Wasilla to create ORV task force instead of ban: The Wasilla City Council on Monday night approved the formation of a seven-member task force to update the city's existing regulations governing off-road vehicles like ATVs and snowmachines. The decision marks a major shift for the council expected this summer to decide an outright ban on ATVs and snowmachines recommended by the city's planning commissioners in July. Instead, the task force will advise the council as members re-examine ORV laws, how to enforce them, and how to educate the public. The council put no limits on who can serve on the task force but did require the group finish its work by the end of January. Saying it could make it too hard to fill the positions, the council didn't vote on a proposal to require task force members represent different sectors-- ORV user, resident, large and small retailers -- proposed by city council candidate Stu Graham.

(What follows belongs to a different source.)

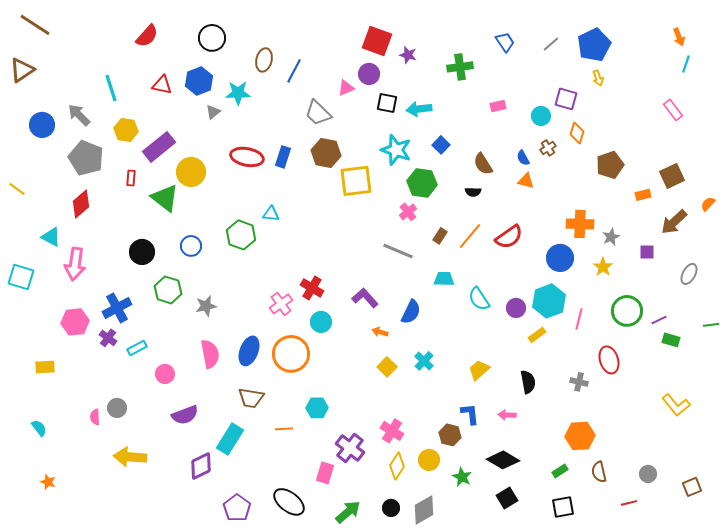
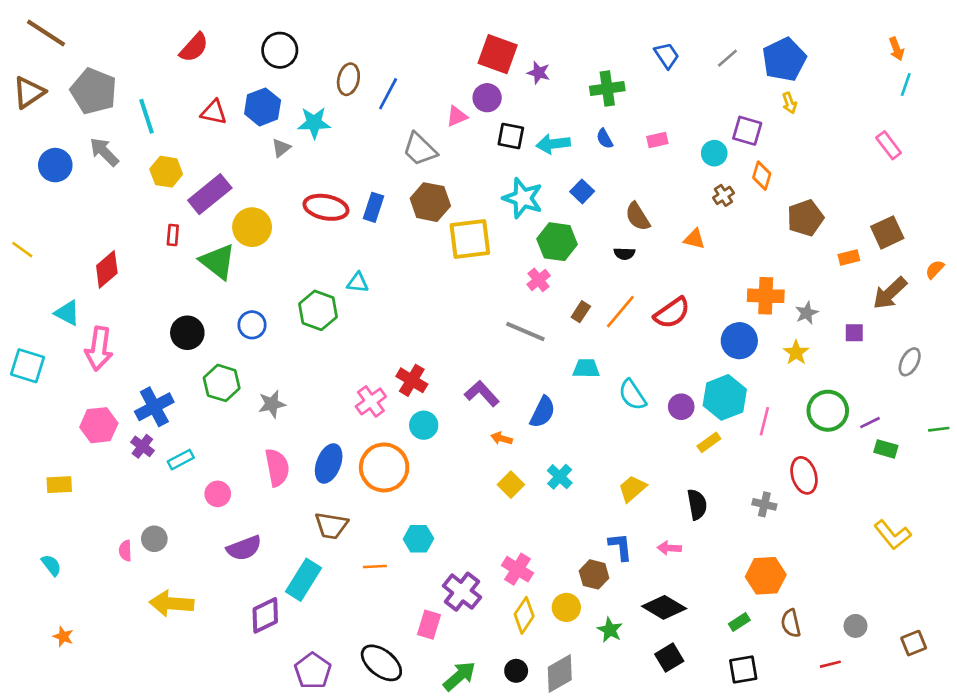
gray pentagon: (86, 158) -> (94, 91), moved
blue semicircle: (523, 158) -> (605, 139), moved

Mining ship heads unescorted through Northwest Passage, from Quebec to China: The Northwest Passage sea route has been clogged by ice this year, as reported by the National Snow and Ice Data Center, but that is not stopping one company from sending a cargo-laden ship through it. An icebreaker carrying departed Nunavik in northern Quebec on Friday to deliver 23,000 tons of nickel concentrate from a mine owned by Canadian Royalties Inc. to China, to the CBC reported on Monday. The ship, the MV Nunavik, will be the first Canadian commercial vessel to transit the full Northwest Passage unescorted and with an Arctic cargo, the U.S. Arctic Research Commission reported. Fednav has set up an online log book to chronicle its historic journey through the route.

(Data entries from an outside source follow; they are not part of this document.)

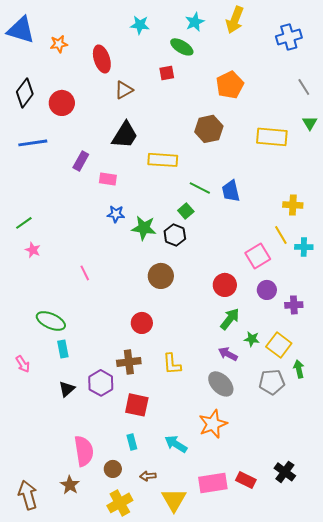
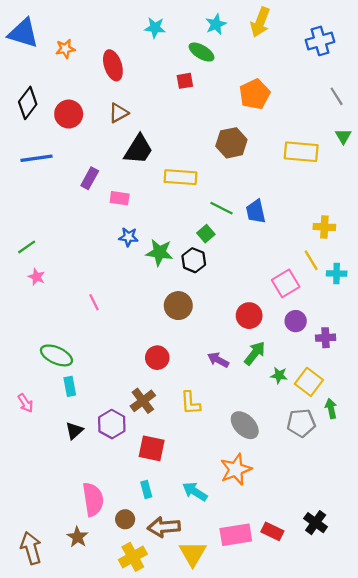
brown triangle: (124, 90) -> (118, 113), moved
purple arrow: (228, 354) -> (218, 360), moved
brown cross: (129, 362) -> (143, 401), turned -30
brown arrow: (148, 476) -> (164, 527), size x1.8

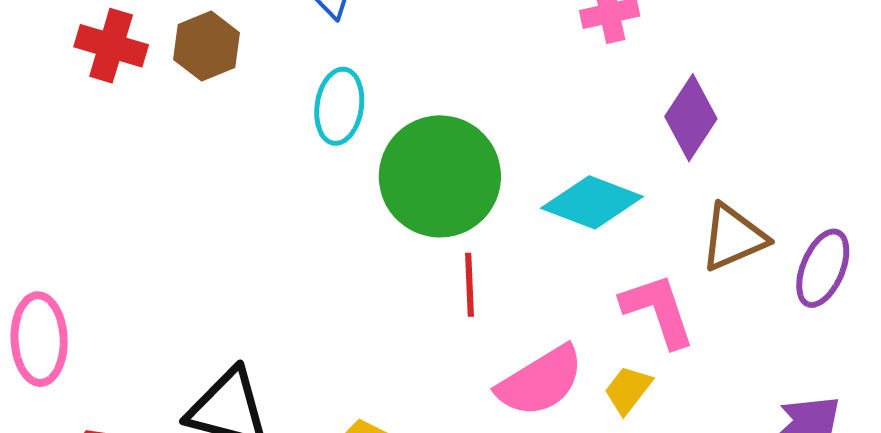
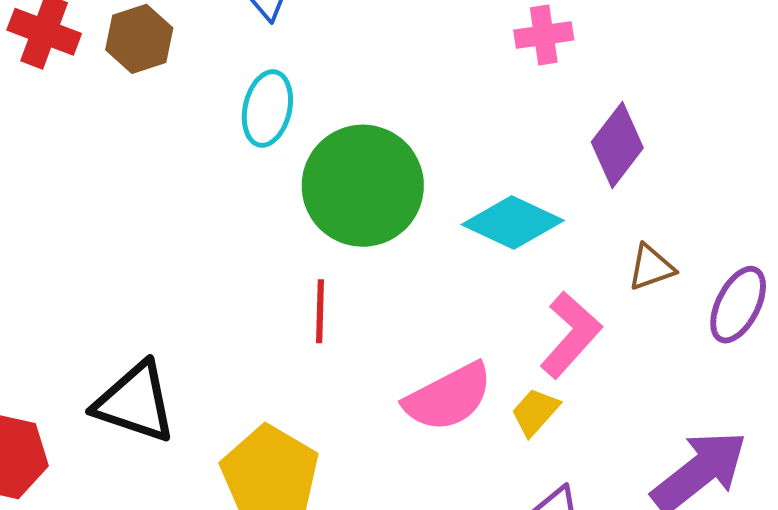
brown triangle: (733, 237) -> (651, 267), size x0.7
red line: (469, 285) -> (320, 311), moved
pink L-shape: (658, 310) -> (571, 335), turned 56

Anchorage one of the best-situated U.S. cities for coming warmer temperatures: Alaska could be the hottest new real estate market by century's end. Or should that be coolest? A report from the New York Times on the variety of climate models notes that virtually all of them have a few things in common, and one of those is that Anchorage is among the large U.S. cities best suited to weather changing temperatures. "The best place really is Alaska," Camilo Mora, a geographer from the University of Hawaii told the Times. "Alaska is going to be the next Florida by the end of the century." The rest of the Pacific Northwest will fare well too, mainly because of the Pacific Ocean, which, although it's warming, may be doing so from natural, rather than man-made, causes. Alaska will also be among the last places where higher average temperatures become the new norm. By 2047, for example, weather that's now unusual in New York City will be considered typical. "Washington, D.C., will reach its tipping point the same year, under his model; Los Angeles has until 2048; San Francisco, 2049 and Chicago, 2052. Detroit has until 2051, and Anchorage, 2071," the Times writes.

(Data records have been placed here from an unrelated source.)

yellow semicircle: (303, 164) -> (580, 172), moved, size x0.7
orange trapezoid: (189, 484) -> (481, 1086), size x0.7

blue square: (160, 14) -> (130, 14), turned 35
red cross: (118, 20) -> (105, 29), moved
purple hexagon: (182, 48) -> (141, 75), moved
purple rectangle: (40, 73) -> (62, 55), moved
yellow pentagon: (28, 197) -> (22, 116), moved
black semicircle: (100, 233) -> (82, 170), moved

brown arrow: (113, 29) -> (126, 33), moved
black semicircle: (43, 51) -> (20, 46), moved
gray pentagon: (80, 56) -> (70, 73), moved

In New Jersey, the first fatal bear attack since the 1850s: Local police said a hiker was killed by a black bear over the weekend in a wooded area of New Jersey just 40 miles from New York City, according to a report from Reuters. A group of five hikers were walking in the Apshawa Preserve when the bear began following them, according to the report, and the group split up. When they regrouped, they discovered 22-year-old Darsh Patel was missing. Patel's remains were later found, with evidence he'd been attacked by a bear, officials said. New Jersey has a high density of black bears, but attacks on humans are rare, and this is the first fatal one recorded since 1852. The news comes as authorities in Canada identified the hunter killed by a grizzly bear last week in Northwest Territories near the Yukon border. Kenton Novotny, 53, was a businessman from Germantown, Tennessee, who'd been on a guided hunt in the Mackenzie Mountains.